This thesis investigates the health promotion benefits of Art Centres of the Anangu Pitjantjatjara Yankunytjatjara (APY) Lands, South Australia. There is a growing body of evidence that establishes the social, economic and cultural importance of remote Art Centres in Indigenous communities of Australia, with an increasing emphasis on economic sustainability, including but not limited to employment and income generation. However, few studies have focused on the health benefits of Art Centres from an Indigenous perspective. In the remote context, the Indigenous health narrative is presented through a social determinants framework that suggests that poor health is shaped by a set of social, economic and political conditions across the life course.

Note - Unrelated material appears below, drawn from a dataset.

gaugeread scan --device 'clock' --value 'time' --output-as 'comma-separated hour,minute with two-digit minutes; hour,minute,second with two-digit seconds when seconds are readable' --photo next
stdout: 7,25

To date, this has maintained the status quo of ‘Indigenous disadvantage’ and continues to reflect a ‘deficit’ discourse that often overlooks ‘strength-based approaches’ of Indigenous-led health promotion.

This research challenges the western discourses of health promotion and advocates for a new approach, highlighting the importance of community control principles and Indigenous governance in health promotion. In considering Anangu health promotion, the research firstly shifts the lens towards a non-medical setting by suggesting that the APY Art Centre is an emerging site of health promotion. Secondly, this argument is supported by a theoretical framework emphasising the principles of community control and culture as two key components of Anangu health promotion. Furthermore, the research defines an Anangu health perspective, whereby ‘art as practice’ co-creates Anangu collective wellbeing through painting country, culture and kin. These three pillars of cultural health extend an Indigenous health promotion agenda beyond the social determinants of health framework to one that combines community control, the cultural determinants of health and the Anangu concepts of pulkulpa and kanyini. Methodologically, the research process is health-promoting. It positions Anangu knowledge and culture front and centre, alongside and within the borderlands of an Indigenous mixed methodology. Mapping the Health Promotion Benefits of Art Centres seeks to extend Indigenous scholarship by promoting Anangu health promotion through the lens of art as practice.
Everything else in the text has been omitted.